E, depois, temos as mulheres. Além do boato sobre Scarlett, pouco se sabe sobre Benny e suas damas. O homem de 41 anos costuma ser reservado. Em Los Angeles, é frequente ele ficar trancado em seu pequeno apartamento, ouvindo música (Rolling Stones, Jimi Hendrix, The Who, Bruce Springsteen), lendo (Ernest Hemingway, Fiódor Dostoievski, Joseph Conrad, Truman Capote), pintando (a óleo) e fumando um cigarro após o outro (apesar de dizer que largou). É possível presumir que mulheres se juntem a ele ali de vez em quando. Mas, de verdade, ninguém nem sabe se ele tem namorada ou não. Será que tem?
"Eu tenho amigos", ele diz, mudando a posição do corpo. "Tenho uma pessoa." Então muda de posição de novo: "Tenho amigas". E daí, por algum motivo, ele relaxa um pouco e começa a se abrir, lançando luz sobre sua vida pessoal.
"Eu sou egoísta com o meu tempo. Está a fim de que eu não fique por perto e não bata cartão todo dia? Quando se está em um relacionamento, não dá simplesmente para tomar seu rumo, e já tive momentos de aceitar essa responsabilidade, mas sempre tem uma data de expiração marcada. É duro. Meu relacionamento mais longo? Ah, deve ter durado um ano e meio." Foi monogâmico? "Eu fui bem bonzinho." Ele sorri. "Eu fui mais ou menos bonzinho."
Então, talvez um novo Benny esteja sendo forjado, porque o velho Benny, aquele que vive amuado, já teria se fechado há muito tempo, mesmo que estivesse conversando com um amigo. "Existem algumas pessoas que a gente nunca conhece de verdade, por mais vezes que saia com elas. Para mim, Benicio é desse tipo", diz o ator Luis Guzmán, que atuou ao lado de Del Toro em Traffic. "Eu me lembro, logo antes de filmarmos, tentei conversar com ele. Foi bem monossilábico, e eu fiquei, tipo, 'Certo, já entendi'. Ele era muito reservado. E isso não é necessariamente ruim. É só o jeito dele."

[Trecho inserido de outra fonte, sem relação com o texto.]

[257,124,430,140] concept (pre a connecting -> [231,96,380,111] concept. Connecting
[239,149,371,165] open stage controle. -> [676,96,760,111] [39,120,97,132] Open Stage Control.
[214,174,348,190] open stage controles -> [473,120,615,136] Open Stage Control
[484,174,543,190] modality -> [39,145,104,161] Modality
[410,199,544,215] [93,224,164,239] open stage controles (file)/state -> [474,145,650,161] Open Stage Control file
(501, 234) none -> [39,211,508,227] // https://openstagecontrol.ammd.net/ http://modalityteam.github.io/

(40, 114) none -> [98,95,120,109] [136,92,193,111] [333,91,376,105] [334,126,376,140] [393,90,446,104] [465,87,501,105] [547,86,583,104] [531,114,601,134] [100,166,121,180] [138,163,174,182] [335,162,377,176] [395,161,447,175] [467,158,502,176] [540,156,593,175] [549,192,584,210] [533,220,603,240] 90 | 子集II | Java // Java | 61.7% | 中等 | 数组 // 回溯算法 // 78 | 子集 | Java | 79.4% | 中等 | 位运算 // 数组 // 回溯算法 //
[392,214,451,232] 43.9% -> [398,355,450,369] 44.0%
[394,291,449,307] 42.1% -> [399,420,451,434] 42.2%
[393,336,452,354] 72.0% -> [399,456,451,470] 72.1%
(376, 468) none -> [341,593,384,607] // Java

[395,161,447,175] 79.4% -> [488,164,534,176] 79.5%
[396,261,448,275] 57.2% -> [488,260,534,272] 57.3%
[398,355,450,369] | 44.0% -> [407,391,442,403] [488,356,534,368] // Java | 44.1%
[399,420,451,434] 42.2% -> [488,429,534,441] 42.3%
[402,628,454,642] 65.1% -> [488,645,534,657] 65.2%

Ou pelo menos é como ele era antes que esse novo Benny começasse a colocar as manguinhas de fora. Esse novo Benny está pensando sobre coisas em que nunca pensou antes, como por exemplo o falecimento recente de sua madrinha, que assumiu sua educação depois da morte da mãe e cujo caixão ele carregou pelo cemitério, em Porto Rico. Tudo isso para chegar em um cara que, de um jeito ou de outro, passou a maior parte da vida caminhando em telhados. Esse Benny, mais pensativo e introspectivo, diz: "Se eu já pensei que sou uma fraude? Penso o tempo todo. Eu duvido de mim mesmo. Sou um ser humano. Mas, desde que eu possa fazer alguém feliz nesta porra deste planeta, tudo bem, não sou uma fraude. Pelo menos, é o que eu digo a mim mesmo". Ele pressiona o guardanapo nos lábios e se levanta. Falou algumas coisas, respondeu a umas poucas perguntas e levantou mais algumas. Mas Benny é assim mesmo. Ele sempre vai embora antes do que você gostaria.
"O que eu vejo quando olho no espelho?", ele pergunta. "Na maioria das vezes, quando eu me olho no espelho, é para olhar como está o meu cabelo, porque ele faz o que bem entende." Ele tira o boné. O cabelo dele parece um acidente de carro assustador e repugnante, todo amassado e retorcido.
Ele volta a colocar o boné na cabeça.
"Depois disso, olho nos meus próprios olhos", ele prossegue, "só para ter certeza de que sou eu mesmo. É. Só para ter certeza de que sou eu."